To do:
Print out the data precisely as it appears here, with no pictures.
=====
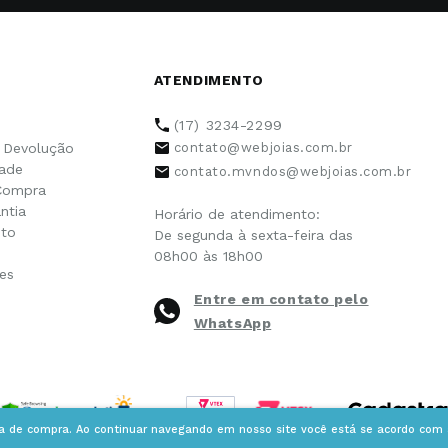
ATENDIMENTO
(17) 3234-2299
e Devolução
contato@webjoias.com.br
dade
contato.mvndos@webjoias.com.br
Compra
ntia
Horário de atendimento:
to
De segunda à sexta-feira das
08h00 às 18h00
es
Entre em contato pelo
WhatsApp
ia de compra. Ao continuar navegando em nosso site você está se acordo com a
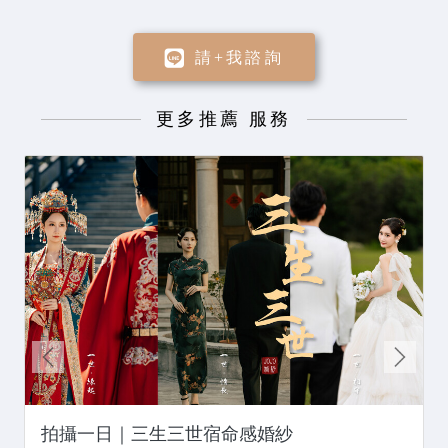
請+我諮詢
更多推薦 服務
拍攝一日｜三生三世宿命感婚紗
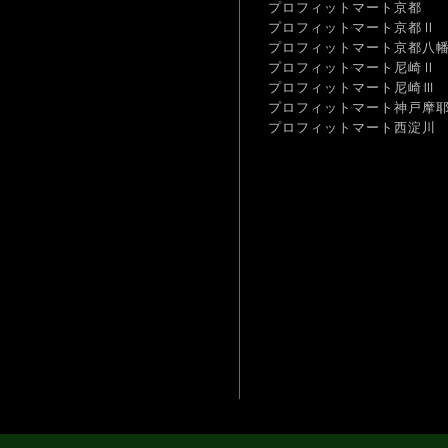
プロフィットマート京都
プロフィットマート京都Ⅱ
プロフィットマート京都八
プロフィットマート尼崎Ⅱ
プロフィットマート尼崎Ⅲ
プロフィットマート神戸摩
プロフィットマート西淀川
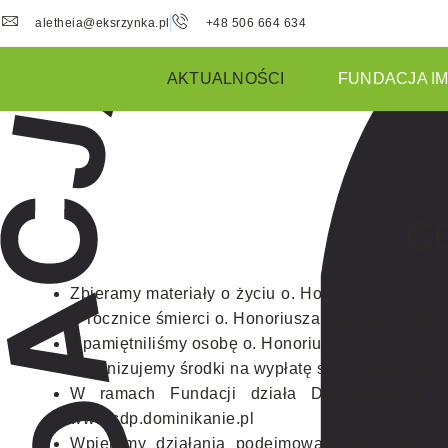
aletheia@eksrzynka.pl
+48 506 664 634
AKTUALNOŚCI
FUNDACJA IM
C
Zbieramy materiały o życiu o. Honoriusza: tworz
w rocznice śmierci o. Honoriusza, wystawy, popu
Upamiętniliśmy osobę o. Honoriusza stawiając ka
Organizujemy środki na wypłatę stypendiów, łącz
W ramach Fundacji działa Dominikańskie St
www.sdp.dominikanie.pl
Wpieramy działania podejmowane w stronach r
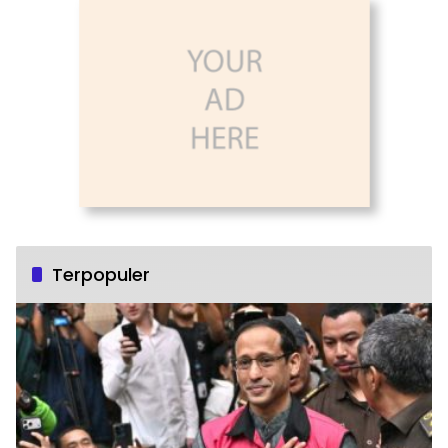
Terpopuler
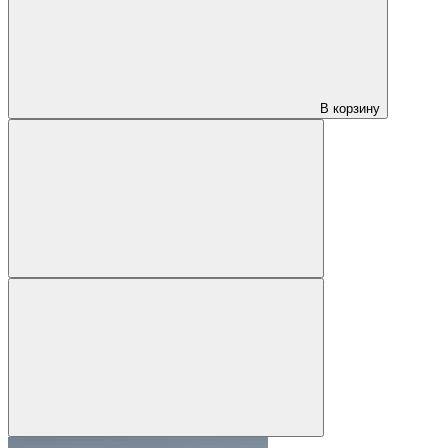
В корзину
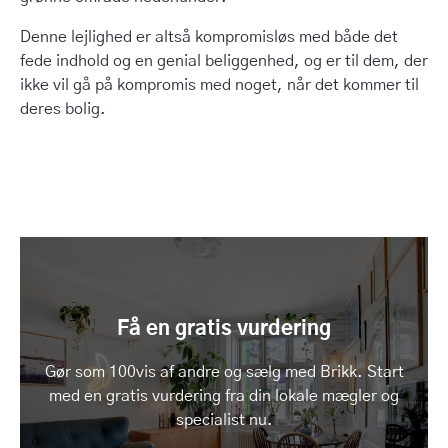
Denne lejlighed er altså kompromisløs med både det
fede indhold og en genial beliggenhed, og er til dem, der
ikke vil gå på kompromis med noget, når det kommer til
deres bolig.
Få en gratis vurdering
Gør som 100vis af andre og sælg med Brikk. Start
med en gratis vurdering fra din lokale mægler og
specialist nu.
=====
Written answer:
ATENDIMENTO
(17) 3234-2299
e Devolução
contato@webjoias.com.br
dade
contato.mvndos@webjoias.com.br
Compra
ntia
Horário de atendimento:
to
De segunda à sexta-feira das
08h00 às 18h00
es
Entre em contato pelo
WhatsApp
ia de compra. Ao continuar navegando em nosso site você está se acordo com a
請+我諮詢
更多推薦 服務
拍攝一日｜三生三世宿命感婚紗
プロフィットマート京都
プロフィットマート京都Ⅱ
プロフィットマート京都八
プロフィットマート尼崎Ⅱ
プロフィットマート尼崎Ⅲ
プロフィットマート神戸摩
プロフィットマート西淀川
aletheia@eksrzynka.pl
+48 506 664 634
AKTUALNOŚCI
FUNDACJA IM
C
Zbieramy materiały o życiu o. Honoriusza: tworz
w rocznice śmierci o. Honoriusza, wystawy, popu
Upamiętniliśmy osobę o. Honoriusza stawiając ka
Organizujemy środki na wypłatę stypendiów, łącz
W ramach Fundacji działa Dominikańskie St
www.sdp.dominikanie.pl
Wpieramy działania podejmowane w stronach r
Terpopuler
В корзину
Denne lejlighed er altså kompromisløs med både det
fede indhold og en genial beliggenhed, og er til dem, der
ikke vil gå på kompromis med noget, når det kommer til
deres bolig.
Få en gratis vurdering
Gør som 100vis af andre og sælg med Brikk. Start
med en gratis vurdering fra din lokale mægler og
specialist nu.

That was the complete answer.